Probabilistic Weather Forecast Data for Fire Decision Makers

Probabilistic Weather Forecast Data for Fire Decision Makers

NWS Missoula has experimented with methods for distributing probabilistic forecast information from the National Blend of Models (NBM). These are text-based and intended to compliment “spot” weather forecasts for prescribed fires, wildland fire suppression and other incidents. Efforts so far have concentrated on probabilistic forecast information for Wind Speed, Rainfall Amount and Lightning Risk. Questions remain about how to proceed, such as which level of fire weather community (Fire fighter vs. managers and decision makers) would benefit from this information? What dissemination methods is appropriate and how much training needs to be developed and provided for these new products?

The NBM provides a statistical gridded probability of lightning ground strikes for various forecast lead times. The lightning forecasts have been verified for summer 2020, utilizing the groundbased lightning detection network for lightning occurrence data. The prediction system and verification results will be discussed.
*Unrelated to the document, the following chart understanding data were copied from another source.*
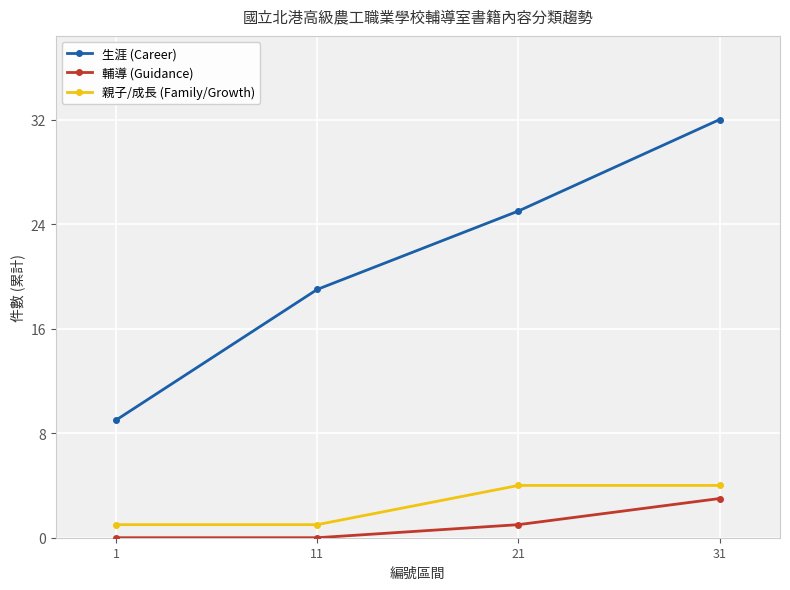

True or false: 生涯 (Career) and 輔導 (Guidance) intersect in this chart.

False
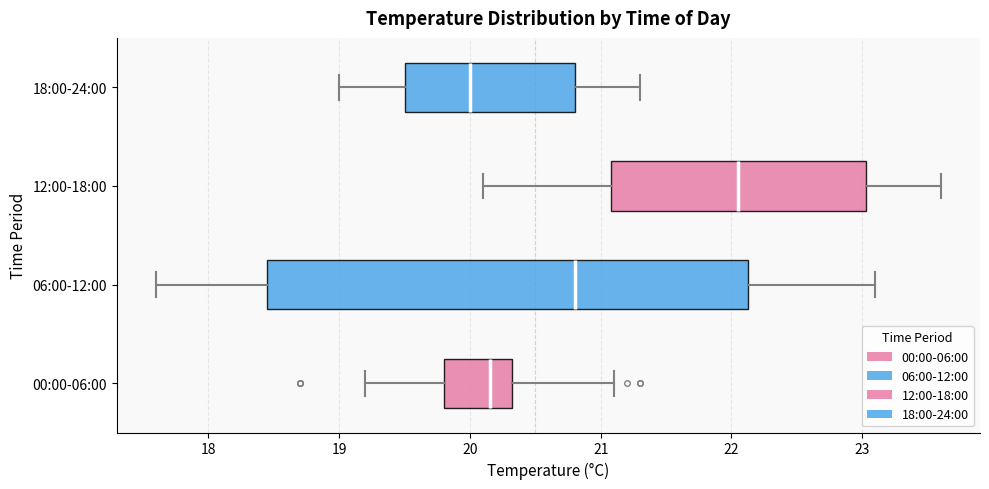

Reading bottom to top, read every box against the x-axis: the position of its median line, the range the box covers, and the ends of its whiskers. The values are not printed on the chart, so give them approximately, as read against the axis.

00:00-06:00: median 20.2, box 19.8 to 20.3, whiskers 19.2 to 21.1
06:00-12:00: median 20.8, box 18.5 to 22.1, whiskers 17.6 to 23.1
12:00-18:00: median 22.1, box 21.1 to 23.0, whiskers 20.1 to 23.6
18:00-24:00: median 20.0, box 19.5 to 20.8, whiskers 19.0 to 21.3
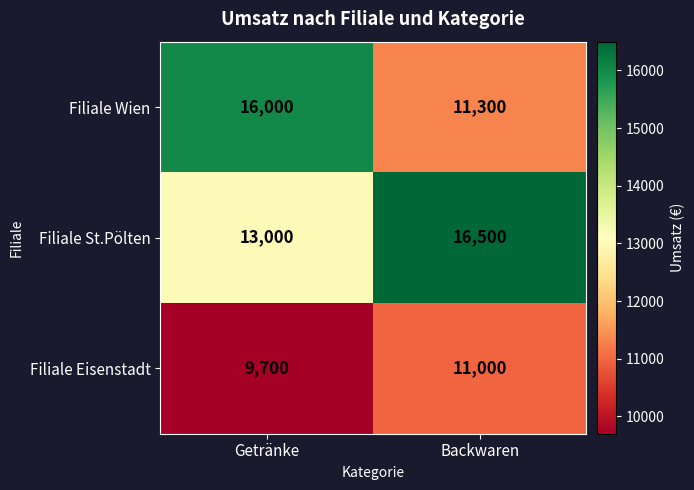

What is the difference between the Filiale Wien values at Backwaren and Getränke?

4700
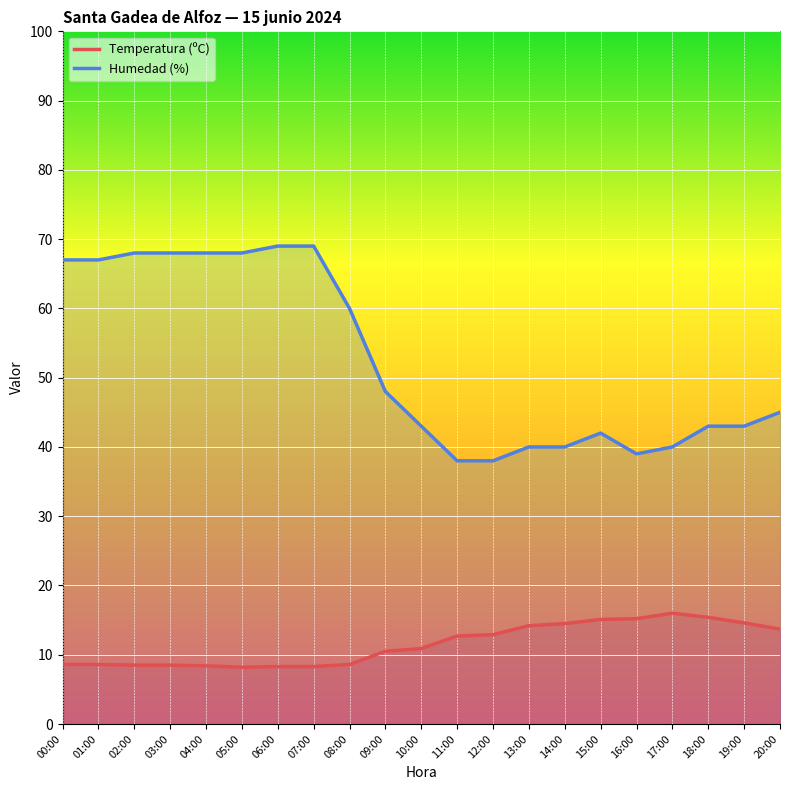

Rank the series at 08:00 from lowest to highest value.

Temperatura (ºC), Humedad (%)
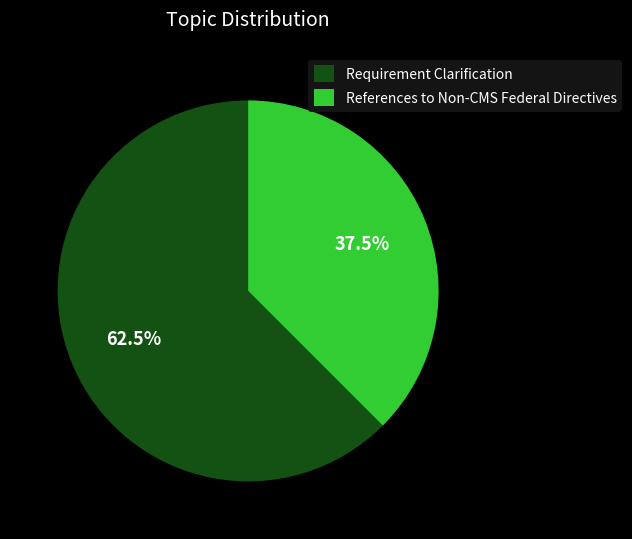

Do References to Non-CMS Federal Directives and Requirement Clarification together represent more than half of the pie?

Yes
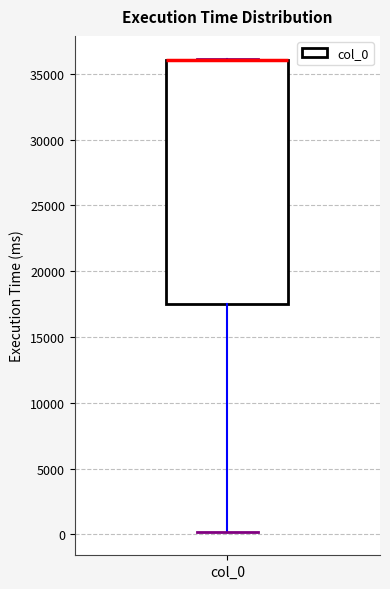

Where is the upper edge of the box for col_0 on the y-axis? The values are not printed on the chart, so give them approximately, as read against the axis.

36000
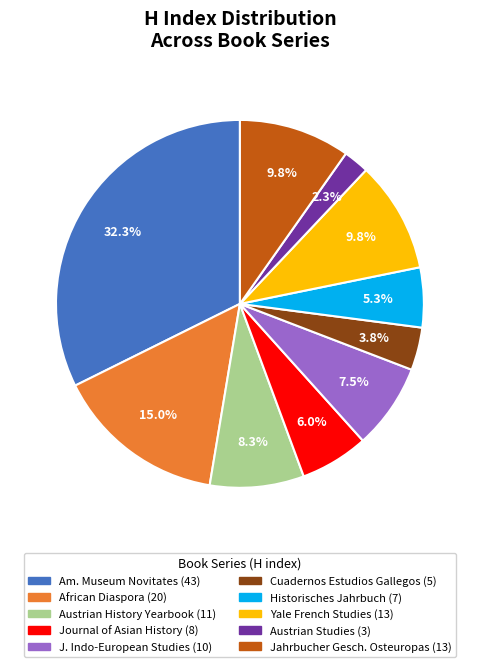

Is there a majority slice in this chart?

No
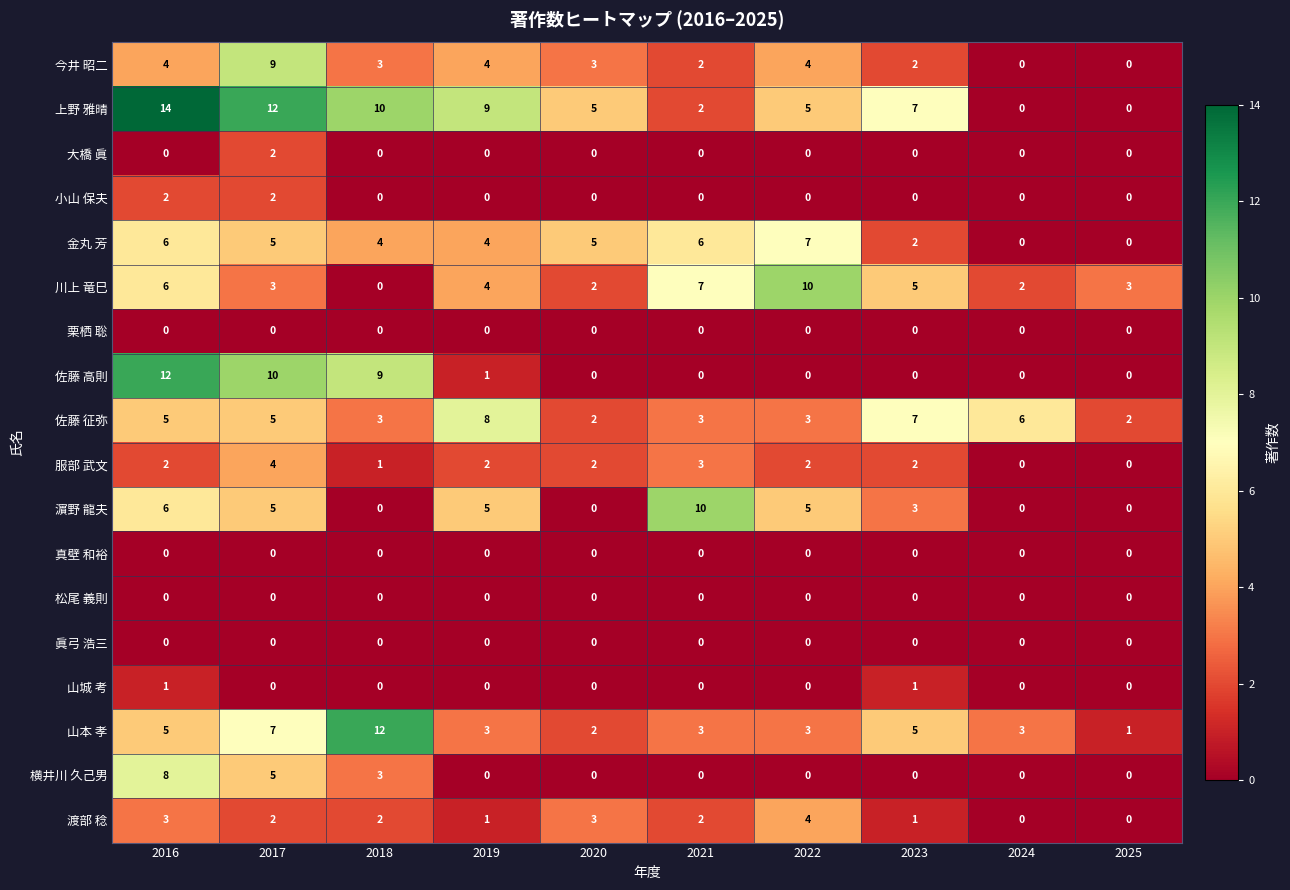

Which series has the widest spread of values?

上野 雅晴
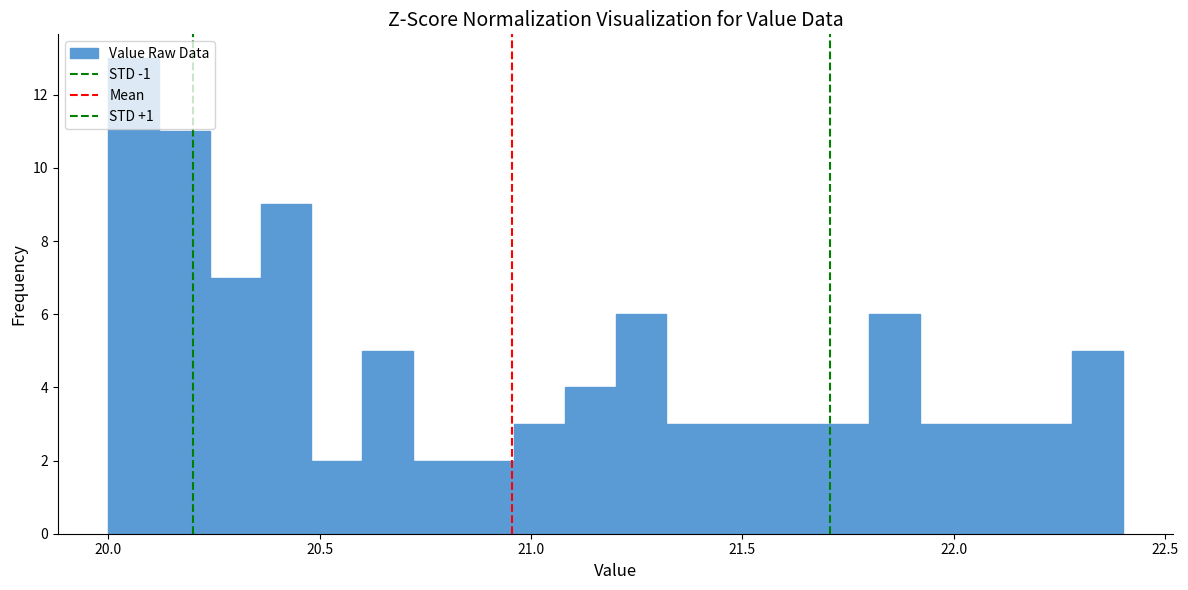

Around what value on the x-axis is the tallest bar? Give the approximate position of its centre, as read against the axis.

20.05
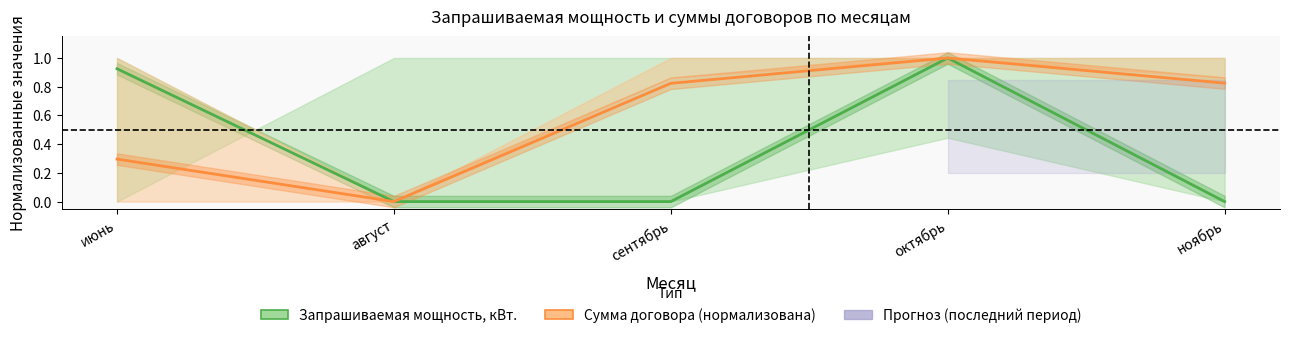

True or false: Сумма договора has more than 1 points higher than both neighbors.

False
Chris Gibson is the Science and operations Officer for the National Weather Service in Missoula. His local NWS role is to develop and track forecaster training and attempt research-to-operations efforts in office programs, such as Winter Road Weather and Fire Weather and encourage use of modern forecast techniques.

Ryan Leach is a Senior Meteorologist at NWS Missoula and an active Incident Meteorologist since 2014. Ryan manages the local grid forecast management program and is a contributor to national forecasting technique development.